In suggesting perspectival space and then denying it by emphasising the picture surface Sutherland rooted his work in the external world while signalling his modernist ambitions. The subdued, mottled texture also echoes the subject depicted by suggesting a sense of decay that had previously been discerned in his treatment of landscape. The image is made up of a complex layering of gouache, wax crayon, ink wash and pen drawing. The white drawing paper was mounted with size or glue on to a 3mm plywood panel and squared-up before the composition was drawn out in pencil. Both squaring-up and drawing is visible in places, most particularly in the central area where the paper is bare. A dilute ink wash provided a pale grey ground over which the crayon - principally ochre and a brighter yellow - was drawn. Further washes and gouache were applied, providing the characteristic mottling where they were thrown off by the wax crayon. However, in certain places - towards the right hand side and in the framework of the building at the bottom - the yellow crayon and black gouache appear to have conjoined to create a green tint. It would seem that the crayon was partially rubbed off so that the underlying wash showed through and further washes would not be thrown off. On the building frame, ink had to be applied thickly to minimise the presence of the yellow. In what had become Sutherland’s usual practice, much of the detail of the image was redrawn in ink at the final stage uniting the composition and again emphasising the picture plane. The rendering of the fragments of the roof members to the right of the main triangular form with a combination of cross-hatching and languid curves demonstrates how Sutherland was able to use the persistent influence of Samuel Palmer to suggest the violence and sense of collapse in the scene.

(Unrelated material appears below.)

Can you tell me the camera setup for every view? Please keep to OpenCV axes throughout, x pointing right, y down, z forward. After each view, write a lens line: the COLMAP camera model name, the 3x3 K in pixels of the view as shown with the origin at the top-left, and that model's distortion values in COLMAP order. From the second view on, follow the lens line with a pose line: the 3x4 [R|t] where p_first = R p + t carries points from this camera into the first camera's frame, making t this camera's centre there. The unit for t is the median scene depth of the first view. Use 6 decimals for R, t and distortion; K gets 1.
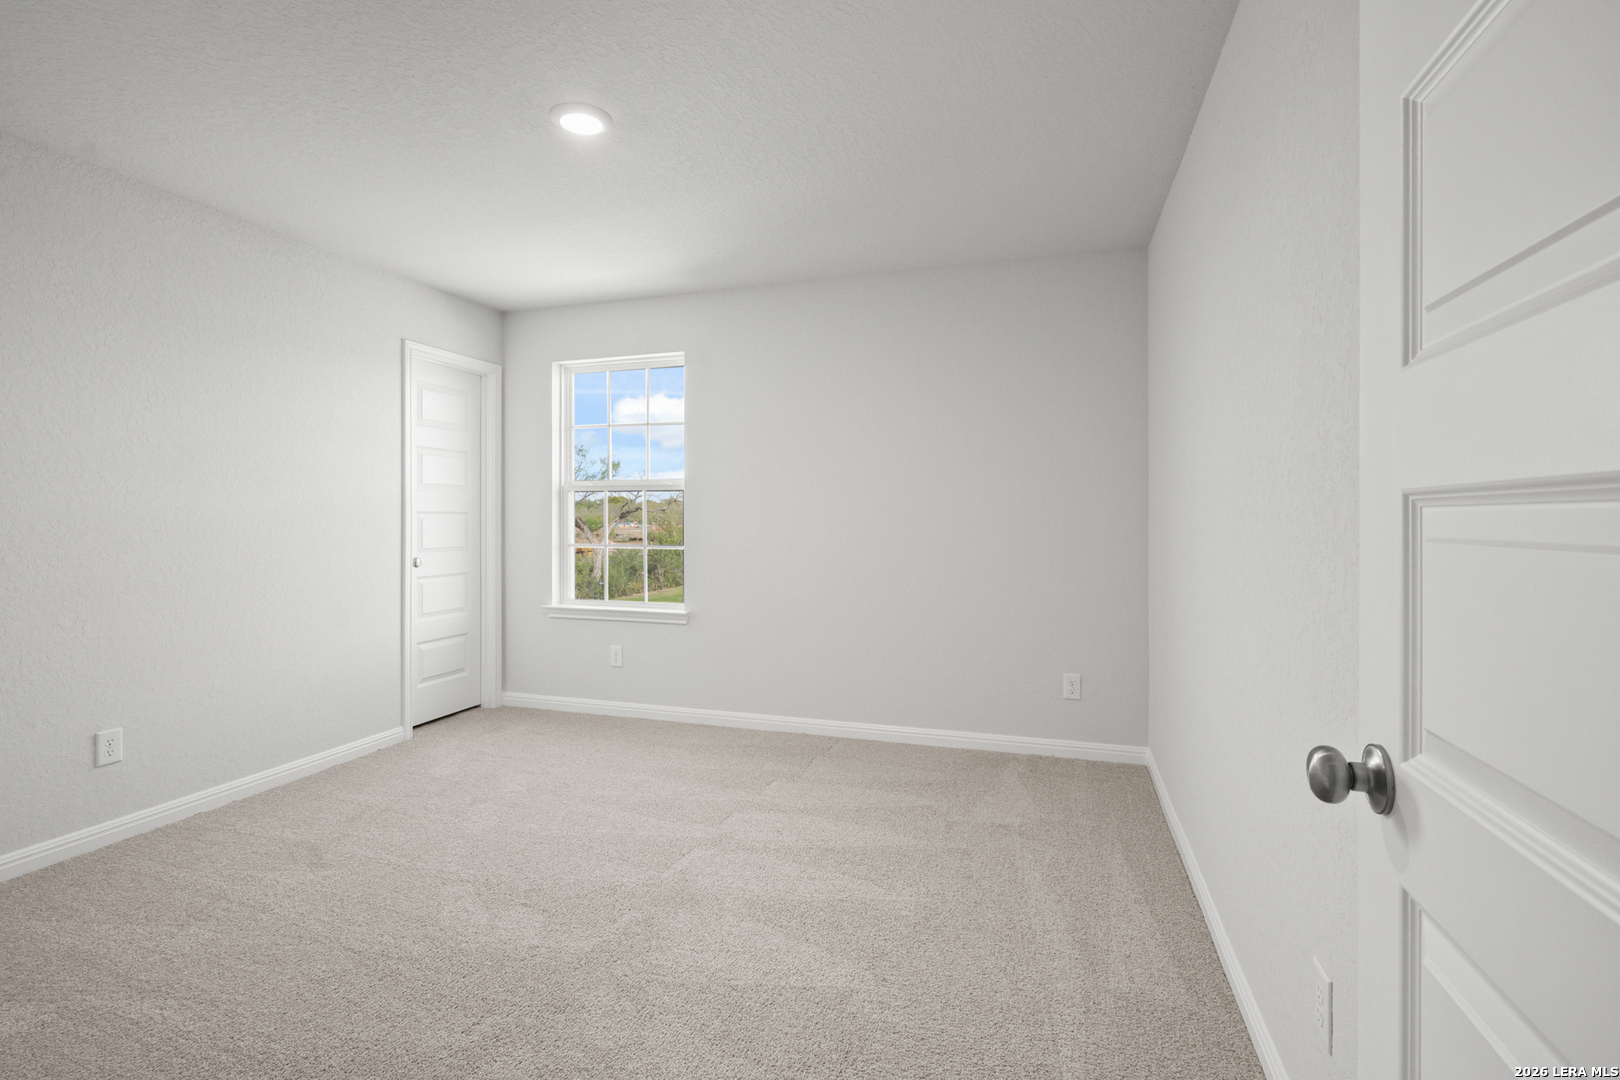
lens RADIAL K [[738.7, 0, 808.3], [0, 738.7, 516.1], [0, 0, 1]] dist [-0.000907, -0.000079]
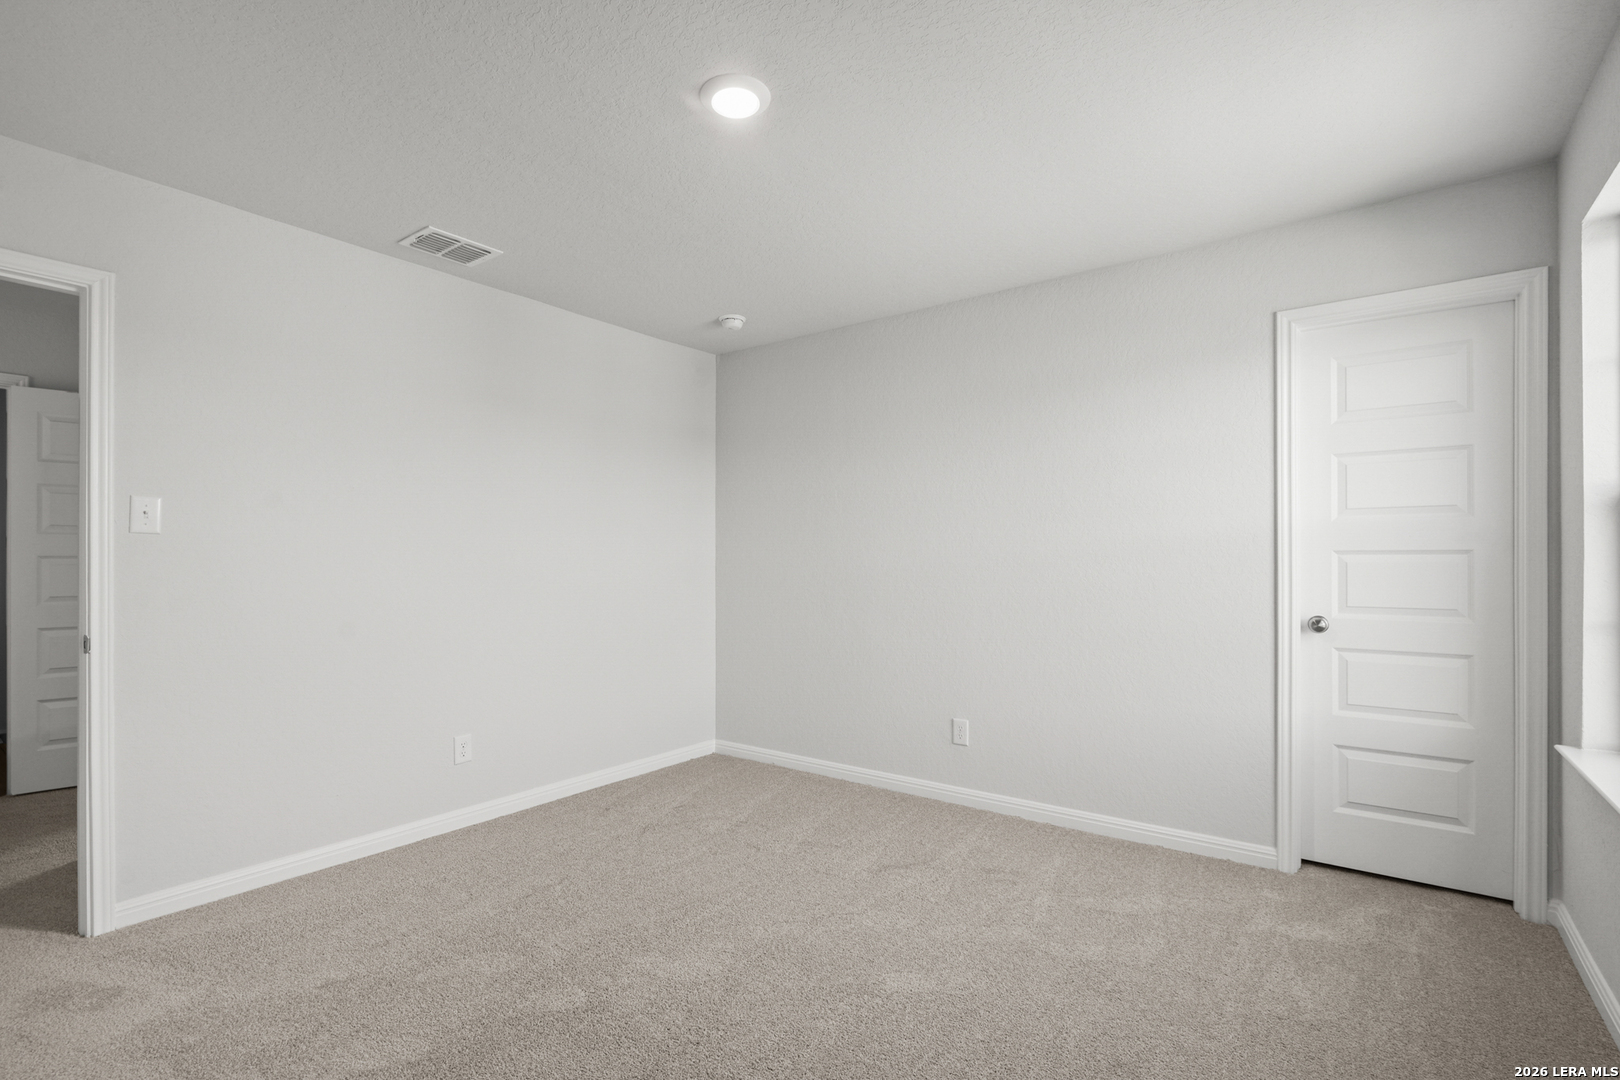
lens RADIAL K [[749.4, 0, 815.6], [0, 749.4, 548.9], [0, 0, 1]] dist [-0.003765, -0.000070]
pose [[-0.317181, -0.011628, -0.948294, 0.287135], [0.003487, 0.999904, -0.013427, -0.000137], [0.948358, -0.007565, -0.317110, 0.804208]]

In common with An East End Street and Burnt Paper Warehouse, the colours of Wrecked Public House are largely restricted to black and yellow, though two areas of bright green distinguish it from the others. There is also a flash of blue in the fallen roof, though its faint repetition to the right may suggest that it resulted from the ink leaking into the crayon. Such bold colouring had a precedent in Sutherland’s first depictions of bomb damage, such as Devastation: House in Wales, 1940 (Cheltenham Art Gallery and Museum), and may be seen in a smaller version of Wrecked Public House, Devastation: Collapsed Roofs, London Suburbs, 1941 (private collection), in which the green is juxtaposed with ochre and purple. This is one of several versions of this composition - the repetition being the result of Sutherland’s established practice of making studies before the motif and working them up into intermediary and final compositions in the studio. Three related works have been published: both Devastation: Collapsed Roofs, London Suburbs and Devastation: East End, Public House (private collection) have the same composition as the final version, while the third, also entitled Devastation: East End, Public House (private collection), has a horizontal format and shows the same building from another viewpoint so that the other side of the roof is visible.